Required action:
Retype every line of the listing below word for word, without changing anything.
· · · ·
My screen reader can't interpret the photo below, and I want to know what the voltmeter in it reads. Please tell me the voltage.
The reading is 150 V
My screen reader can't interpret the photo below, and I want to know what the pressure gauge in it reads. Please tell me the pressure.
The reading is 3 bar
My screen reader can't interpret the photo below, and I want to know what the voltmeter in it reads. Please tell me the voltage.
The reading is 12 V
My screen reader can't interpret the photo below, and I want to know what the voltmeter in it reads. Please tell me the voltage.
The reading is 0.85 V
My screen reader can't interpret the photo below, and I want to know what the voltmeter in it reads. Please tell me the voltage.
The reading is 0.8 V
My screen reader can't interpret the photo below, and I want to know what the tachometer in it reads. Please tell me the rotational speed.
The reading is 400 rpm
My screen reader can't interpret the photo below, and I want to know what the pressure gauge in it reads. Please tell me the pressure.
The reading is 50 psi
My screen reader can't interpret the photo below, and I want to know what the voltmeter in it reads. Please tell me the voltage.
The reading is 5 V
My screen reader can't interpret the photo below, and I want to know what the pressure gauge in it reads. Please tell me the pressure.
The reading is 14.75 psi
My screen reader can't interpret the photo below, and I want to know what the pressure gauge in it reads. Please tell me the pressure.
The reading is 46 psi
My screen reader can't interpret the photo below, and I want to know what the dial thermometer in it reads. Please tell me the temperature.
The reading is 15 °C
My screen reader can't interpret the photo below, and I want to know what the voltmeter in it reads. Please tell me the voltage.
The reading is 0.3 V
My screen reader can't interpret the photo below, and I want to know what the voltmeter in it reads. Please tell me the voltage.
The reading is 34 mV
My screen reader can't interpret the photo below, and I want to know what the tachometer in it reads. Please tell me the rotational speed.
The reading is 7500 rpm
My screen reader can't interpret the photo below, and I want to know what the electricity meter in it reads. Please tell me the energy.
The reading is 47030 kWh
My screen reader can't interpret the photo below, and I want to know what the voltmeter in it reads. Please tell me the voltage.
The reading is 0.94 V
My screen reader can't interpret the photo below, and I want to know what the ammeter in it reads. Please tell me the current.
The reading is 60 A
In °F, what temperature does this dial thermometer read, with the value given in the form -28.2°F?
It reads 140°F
· · · ·
Written solution:
My screen reader can't interpret the photo below, and I want to know what the voltmeter in it reads. Please tell me the voltage.
The reading is 150 V
My screen reader can't interpret the photo below, and I want to know what the pressure gauge in it reads. Please tell me the pressure.
The reading is 3 bar
My screen reader can't interpret the photo below, and I want to know what the voltmeter in it reads. Please tell me the voltage.
The reading is 12 V
My screen reader can't interpret the photo below, and I want to know what the voltmeter in it reads. Please tell me the voltage.
The reading is 0.85 V
My screen reader can't interpret the photo below, and I want to know what the voltmeter in it reads. Please tell me the voltage.
The reading is 0.8 V
My screen reader can't interpret the photo below, and I want to know what the tachometer in it reads. Please tell me the rotational speed.
The reading is 400 rpm
My screen reader can't interpret the photo below, and I want to know what the pressure gauge in it reads. Please tell me the pressure.
The reading is 50 psi
My screen reader can't interpret the photo below, and I want to know what the voltmeter in it reads. Please tell me the voltage.
The reading is 5 V
My screen reader can't interpret the photo below, and I want to know what the pressure gauge in it reads. Please tell me the pressure.
The reading is 14.75 psi
My screen reader can't interpret the photo below, and I want to know what the pressure gauge in it reads. Please tell me the pressure.
The reading is 46 psi
My screen reader can't interpret the photo below, and I want to know what the dial thermometer in it reads. Please tell me the temperature.
The reading is 15 °C
My screen reader can't interpret the photo below, and I want to know what the voltmeter in it reads. Please tell me the voltage.
The reading is 0.3 V
My screen reader can't interpret the photo below, and I want to know what the voltmeter in it reads. Please tell me the voltage.
The reading is 34 mV
My screen reader can't interpret the photo below, and I want to know what the tachometer in it reads. Please tell me the rotational speed.
The reading is 7500 rpm
My screen reader can't interpret the photo below, and I want to know what the electricity meter in it reads. Please tell me the energy.
The reading is 47030 kWh
My screen reader can't interpret the photo below, and I want to know what the voltmeter in it reads. Please tell me the voltage.
The reading is 0.94 V
My screen reader can't interpret the photo below, and I want to know what the ammeter in it reads. Please tell me the current.
The reading is 60 A
In °F, what temperature does this dial thermometer read, with the value given in the form -28.2°F?
It reads 140°F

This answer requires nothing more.